◆ **DATA TO PROCESS**:
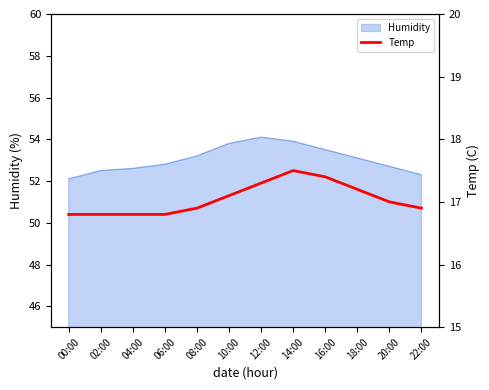

At which category does the chart reach its minimum across all series?

00:00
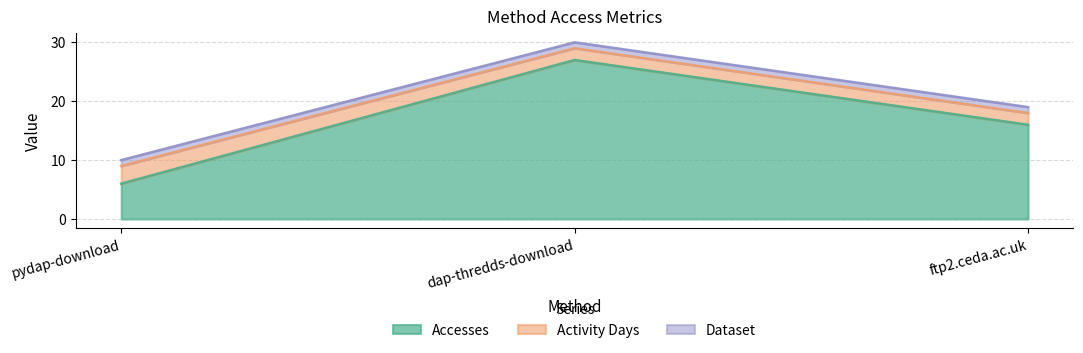

Count the number of data series in this chart.

3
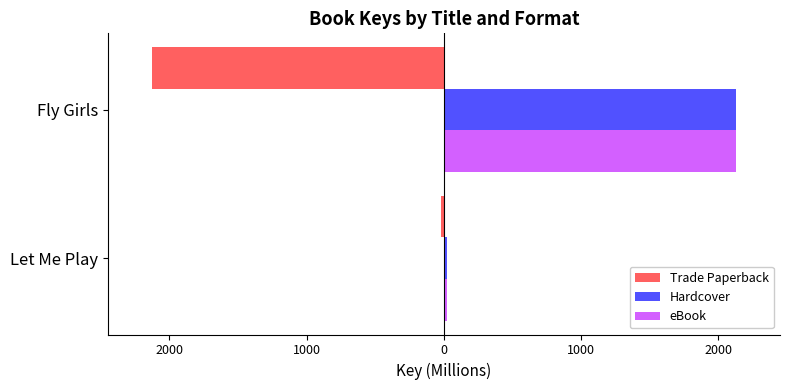

What are all the series names shown in the legend?

Trade Paperback, Hardcover, eBook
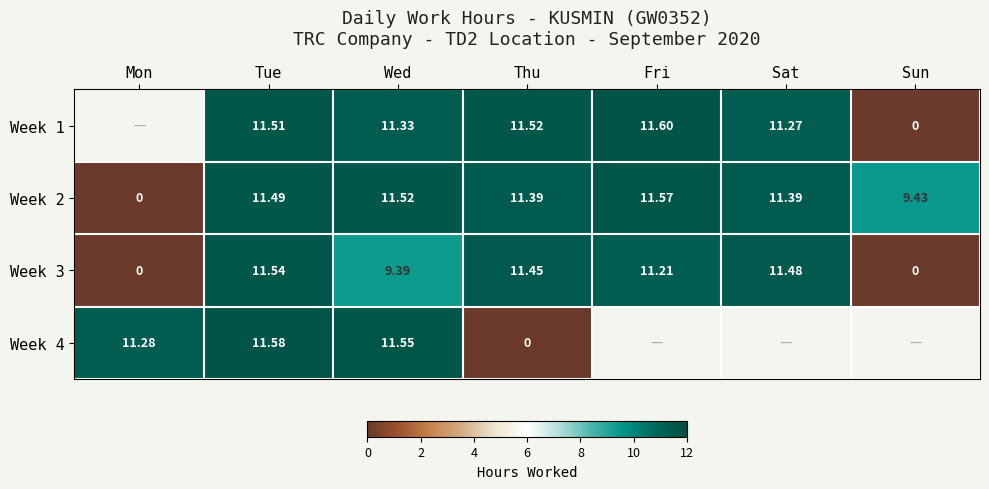

What is the sum of the Week 1 values at Tue and Thu?

23.0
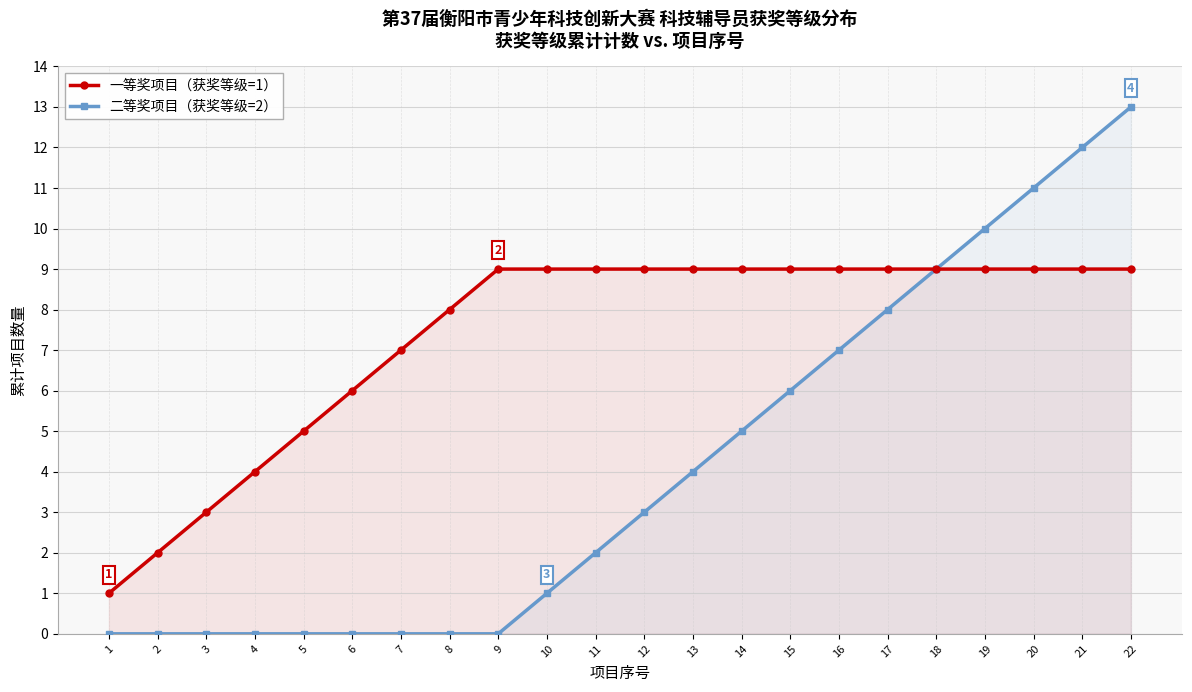

True or false: 一等奖项目（获奖等级=1） has a value of 9 at 12.

True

◆ **BRIEF**: Update the material above by putting "graph" wherever "chart" appears, keeping everything else the same. Leave the pictures out.

◆ **YOUR SOLUTION**:
At which category does the graph reach its minimum across all series?

00:00

Count the number of data series in this graph.

3

What are all the series names shown in the legend?

Trade Paperback, Hardcover, eBook

What is the sum of the Week 1 values at Tue and Thu?

23.0

True or false: 一等奖项目（获奖等级=1） has a value of 9 at 12.

True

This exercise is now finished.